Dan itu adalah sebuah kepastian, bukan hanya sekedar harapan atau do’a. Bahkan saat masih dalam kandungan saja, banyak kejadian aneh yang menyertainya.
Rosululloh memperingati hari kelahiran beliau dengan cara berpuasa pada hari Senin.
Rosululloh tidak diperingati hari wafatnya, karena wafatnya Rosululloh merupakan kesusahan yang paling dalam. Setelah Rosululloh wafat, tidak akan ada lagi wahyu ALLOH yang diturunkan melalui malaikat Jibril dari langit ke bumi. Dan hal ini merupakan salah satu bentuk perpisahan antara langit dan bumi.
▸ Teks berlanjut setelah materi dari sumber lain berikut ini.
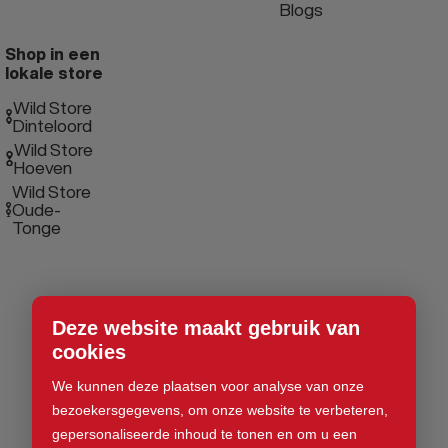
Blogs
Shop in een
lokale store
Wild Store
Dinteloord
Wild Store
Hoeven
Wild Store
Oude-
Tonge
Deze website maakt gebruik van
cookies
We kunnen deze plaatsen voor analyse van onze
bezoekersgegevens, om onze website te verbeteren,
gepersonaliseerde inhoud te tonen en om u een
Walaupun hari lahir dan wafat Rosululloh terjadi pada hari dan tanggal yang sama, yaitu Senin 12 Robi’ul Awwal. Akan tetapi kita pada tiap tanggal 12 Robi’ul Awwal itu memperingati hari kelahiran Rosululloh, bukan memperingati hari wafatnya Rosululloh.
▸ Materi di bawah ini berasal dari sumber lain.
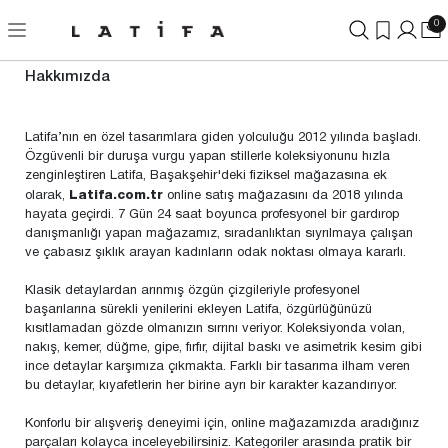
0
Hakkımızda
Latifa’nın en özel tasarımlara giden yolculuğu 2012 yılında başladı.
Özgüvenli bir duruşa vurgu yapan stillerle koleksiyonunu hızla
zenginleştiren Latifa, Başakşehir'deki fiziksel mağazasına ek
olarak,
Latifa.com.tr
online satış mağazasını da 2018 yılında
hayata geçirdi. 7 Gün 24 saat boyunca profesyonel bir gardırop
danışmanlığı yapan mağazamız, sıradanlıktan sıyrılmaya çalışan
ve çabasız şıklık arayan kadınların odak noktası olmaya kararlı.
Klasik detaylardan arınmış özgün çizgileriyle profesyonel
başarılarına sürekli yenilerini ekleyen Latifa, özgürlüğünüzü
kısıtlamadan gözde olmanızın sırrını veriyor. Koleksiyonda volan,
nakış, kemer, düğme, gipe, fırfır, dijital baskı ve asimetrik kesim gibi
ince detaylar karşımıza çıkmakta. Farklı bir tasarıma ilham veren
bu detaylar, kıyafetlerin her birine ayrı bir karakter kazandırıyor.
Konforlu bir alışveriş deneyimi için, online mağazamızda aradığınız
parçaları kolayca inceleyebilirsiniz. Kategoriler arasında pratik bir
Selain Rosululloh, seperti para ulama, para wali atau orang-orang sholih yang diperingati adalah hari wafatnya.
Hal itu karena kematian menjadi rem dari segala macam kemaksiatan dan lupa mengingat ALLOH (ghoflah).
لقد كنت في غفلة من هذا فكشفنا عنك غطاءك فبصرك اليوم حديد.
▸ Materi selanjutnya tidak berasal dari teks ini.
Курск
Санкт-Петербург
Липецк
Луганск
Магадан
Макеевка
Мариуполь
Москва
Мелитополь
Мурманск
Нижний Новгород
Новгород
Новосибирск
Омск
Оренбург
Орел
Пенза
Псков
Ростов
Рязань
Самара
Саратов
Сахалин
Seperti disebutkan dalam doa:
واجعل الحياة زيادة لنا في كل خير واجعل الموت راحة لنا من كل شر.
“Dan jadikanlah kehidupan sebagai tambahan untuk kami terhadap segala kebaikan dan jadikanlah mati sebagai istirahat kami dari segala macam keburukan”.
Syaikhona juga menjelaskan bahwa Thobaqotul Ulama itu berdasarkan kematian atau wafatnya, bukan berdasarkan lahir atau usianya.
Seperti contoh antara Imam Ghozali dan Imam Abu Syuja’.
Imam Abu Syuja’ lahir lebih dulu daripada Imam Ghozali. Imam Abu Syuja’ lahir pada tahun 433 H, Imam Ghozali lahir pada tahun 450.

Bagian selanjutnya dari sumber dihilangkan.